Following a Rapid Alert System for Food and Feed (RASFF) notification concerning the use of an unauthorised irradiated colouring agent (brown iron oxide) as coatings of food supplements, the European Commission asked EFSA to assess the scientific validity and robustness of three documents i) two safety assessments from two pharmaceutical companies including information on the manufacturing process of iron oxides, and ii) one safety assessment on gamma irradiated iron oxides in food supplements provided by a consultant. According to the supplier of iron oxides and hydroxides (E 172), the aim of the irradiation treatment (60Co-gamma irradiation) was to eliminate microbiological contamination in the product.
The food additive iron oxides and hydroxides (E 172) include red iron oxide (Fe2O3), yellow iron oxide (FeO(OH)), black iron oxide (FeO·Fe2O3) and brown iron oxide (a mixture of the former oxides). Each iron oxide has different physical and chemical properties and they can be used separately or as a mixture (brown iron oxide).

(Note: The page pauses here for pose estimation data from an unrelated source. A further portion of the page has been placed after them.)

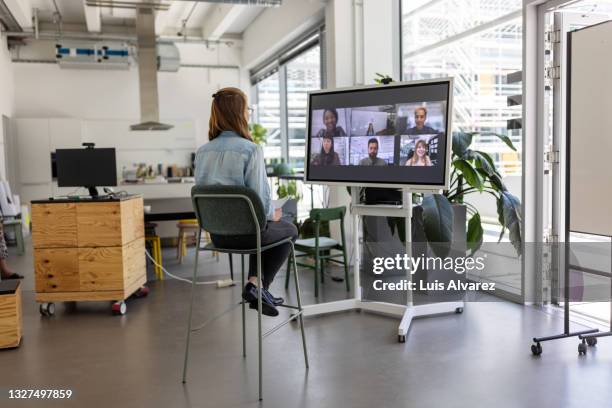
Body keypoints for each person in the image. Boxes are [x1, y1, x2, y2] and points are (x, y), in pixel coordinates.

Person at [194, 87, 297, 317]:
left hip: (217, 235)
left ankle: (255, 285)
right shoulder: (250, 150)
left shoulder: (202, 153)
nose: (249, 114)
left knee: (256, 226)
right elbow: (259, 200)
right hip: (248, 236)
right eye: (247, 109)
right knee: (288, 228)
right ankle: (259, 287)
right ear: (239, 113)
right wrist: (274, 213)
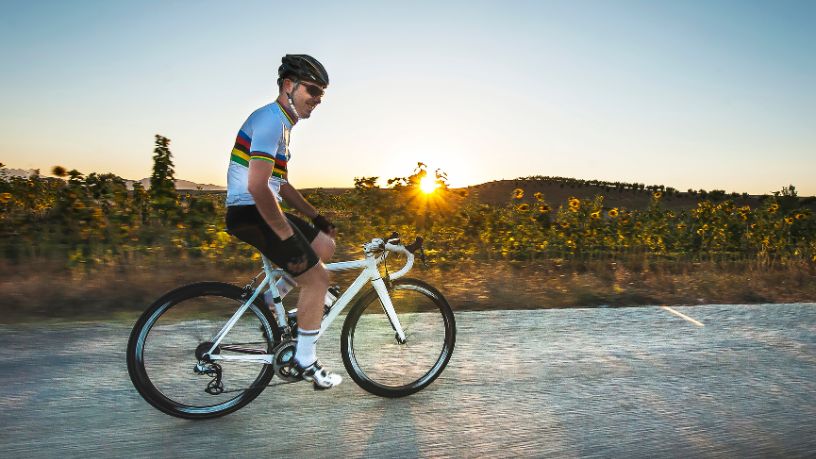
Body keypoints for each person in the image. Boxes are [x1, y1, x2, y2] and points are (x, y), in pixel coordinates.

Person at [224, 54, 342, 390]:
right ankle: (305, 359)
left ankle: (269, 297)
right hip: (251, 209)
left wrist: (315, 217)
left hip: (260, 206)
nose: (317, 100)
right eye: (313, 91)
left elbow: (281, 185)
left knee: (323, 246)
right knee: (318, 279)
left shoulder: (283, 126)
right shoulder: (269, 121)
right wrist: (282, 232)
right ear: (288, 86)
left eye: (322, 94)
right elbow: (257, 187)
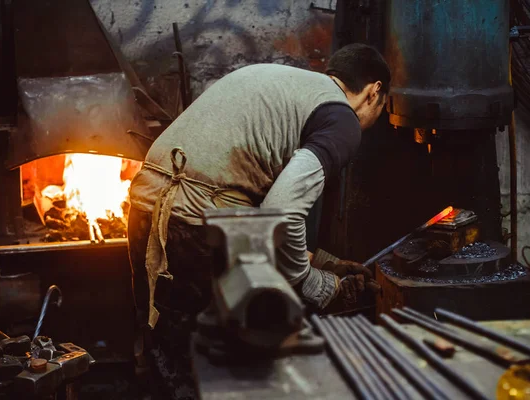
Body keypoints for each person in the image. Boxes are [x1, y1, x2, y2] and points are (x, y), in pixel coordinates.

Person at [127, 43, 391, 399]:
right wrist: (313, 283)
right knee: (215, 372)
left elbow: (256, 203)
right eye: (383, 108)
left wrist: (323, 261)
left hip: (148, 212)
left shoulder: (281, 82)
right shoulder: (342, 119)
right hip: (192, 229)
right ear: (375, 91)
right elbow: (281, 211)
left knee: (165, 358)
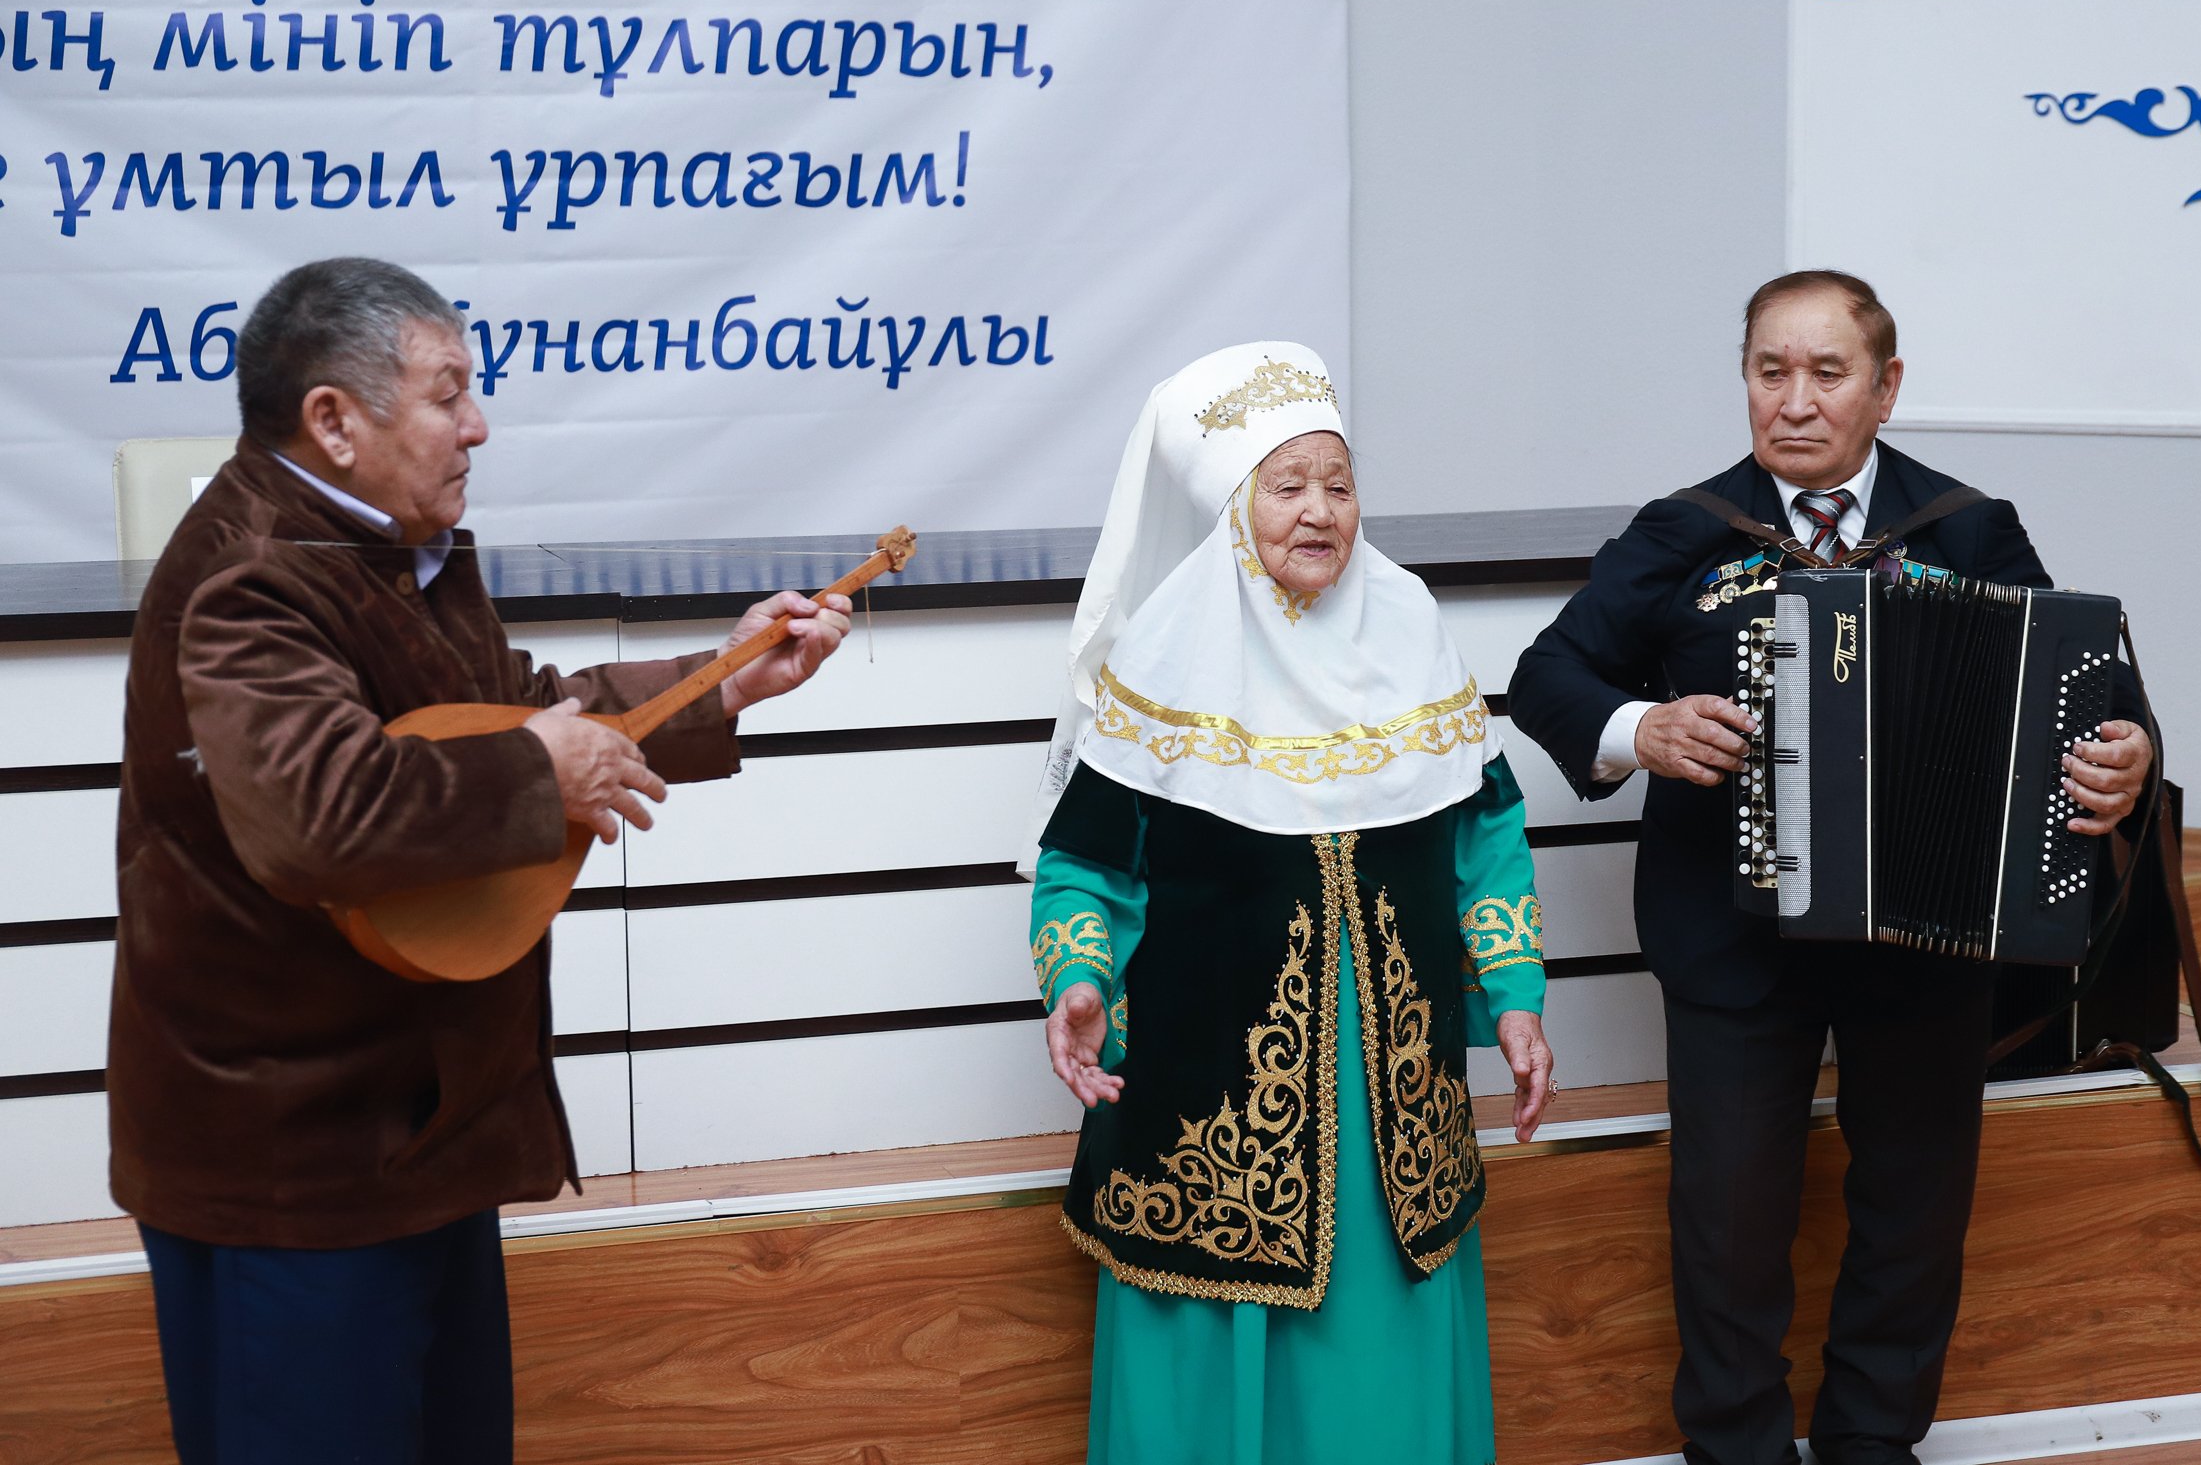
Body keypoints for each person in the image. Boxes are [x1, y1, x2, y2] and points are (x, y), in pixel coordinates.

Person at [106, 257, 854, 1465]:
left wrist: (723, 680)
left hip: (414, 1139)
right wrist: (538, 776)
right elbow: (320, 816)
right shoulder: (251, 576)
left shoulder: (387, 548)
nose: (479, 424)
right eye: (449, 392)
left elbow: (518, 716)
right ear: (334, 422)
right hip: (292, 1174)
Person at [1506, 271, 2153, 1465]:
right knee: (1728, 1220)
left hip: (1927, 938)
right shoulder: (1684, 531)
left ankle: (1872, 1442)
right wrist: (1641, 727)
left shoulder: (1966, 525)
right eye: (1770, 372)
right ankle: (1737, 1448)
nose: (1793, 401)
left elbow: (2089, 684)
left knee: (1913, 1211)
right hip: (1730, 937)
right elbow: (1549, 675)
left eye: (1825, 372)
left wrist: (2126, 753)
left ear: (1884, 387)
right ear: (1745, 380)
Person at [1024, 343, 1557, 1465]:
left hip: (1392, 1118)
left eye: (1339, 483)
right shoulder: (1162, 664)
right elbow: (1084, 870)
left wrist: (1514, 996)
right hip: (1201, 1112)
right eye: (1287, 485)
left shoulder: (1411, 628)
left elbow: (1485, 837)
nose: (1320, 510)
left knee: (1378, 1380)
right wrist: (1077, 976)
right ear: (1234, 506)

Iron oxides and hydroxides (E 172) are authorised food additives in the EU in entire fresh fruit and vegetables with a maximum permitted level of 6 mg/kg and according to quantum satisin 48 food categories (Regulation (EC) No 1333/2008). Within these food categories, iron oxides and hydroxides are authorised in food supplements supplied in a liquid form, food supplements supplied in a syrup-type or chewable form and food supplements supplied in a solid form including capsules and tablets and similar forms, excluding chewable forms.
The three safety assessments submitted to EFSA can only be considered a hazard identification as no hazard characterisation (characterisation of the biological and toxicological dose-response relationships), no exposure assessment and no risk characterisation was included in these documents.

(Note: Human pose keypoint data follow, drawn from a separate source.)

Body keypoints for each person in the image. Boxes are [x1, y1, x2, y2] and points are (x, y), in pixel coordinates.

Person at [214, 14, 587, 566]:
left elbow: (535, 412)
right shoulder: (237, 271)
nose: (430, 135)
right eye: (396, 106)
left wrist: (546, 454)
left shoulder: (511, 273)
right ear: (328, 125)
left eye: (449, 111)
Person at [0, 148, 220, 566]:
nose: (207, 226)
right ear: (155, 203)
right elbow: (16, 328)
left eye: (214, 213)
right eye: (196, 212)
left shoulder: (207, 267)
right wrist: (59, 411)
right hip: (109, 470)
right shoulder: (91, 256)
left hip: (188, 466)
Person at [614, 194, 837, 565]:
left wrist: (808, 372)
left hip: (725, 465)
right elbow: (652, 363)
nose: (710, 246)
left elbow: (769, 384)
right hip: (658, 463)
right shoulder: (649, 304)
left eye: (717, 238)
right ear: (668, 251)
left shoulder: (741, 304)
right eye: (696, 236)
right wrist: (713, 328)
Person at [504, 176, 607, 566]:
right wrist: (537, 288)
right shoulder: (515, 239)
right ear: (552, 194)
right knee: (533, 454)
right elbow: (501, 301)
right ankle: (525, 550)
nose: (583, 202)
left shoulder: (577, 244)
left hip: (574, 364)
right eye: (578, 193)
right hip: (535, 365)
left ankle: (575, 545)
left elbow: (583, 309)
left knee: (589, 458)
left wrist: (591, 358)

EFSA noted that the gamma irradiation of iron oxides (yellow, red, black and brown) has not been previously evaluated by other Scientific Committees dealing with foodstuffs, pharmaceutical products or cosmetics.
EFSA noted that the maximum irradiation doses (15-37 kGy) applied to iron oxides used as food additives are approximately two times higher than the maximum doses currently authorised in the EU for “other food and food ingredients”.
EFSA also noted that some evidence is available in the scientific literature demonstrating a reduction of iron(III) to iron(II) due to 60Co-gamma irradiation and, that the food additive black iron oxide, as authorised in the EU, contains iron in both (II) and (III) valence states. Therefore, an increase in the content of divalent iron would not be of safety concern per se. However, EFSA also notes that the information on irradiated iron oxides provided is very limited and insufficient to substantiate the claim that iron oxides are not expected to undergo any chemical transformation upon irradiation. In order to demonstrate the chemical stability of iron oxide during the 60Co-gamma irradiation treatment, EFSA recommends to carry out some further analyses.
Overall, addressing the term of reference and the documents provided by the European Commission, EFSA concluded that the provided information is insufficient to fully substantiate the conclusion drawn from the provided safety assessments.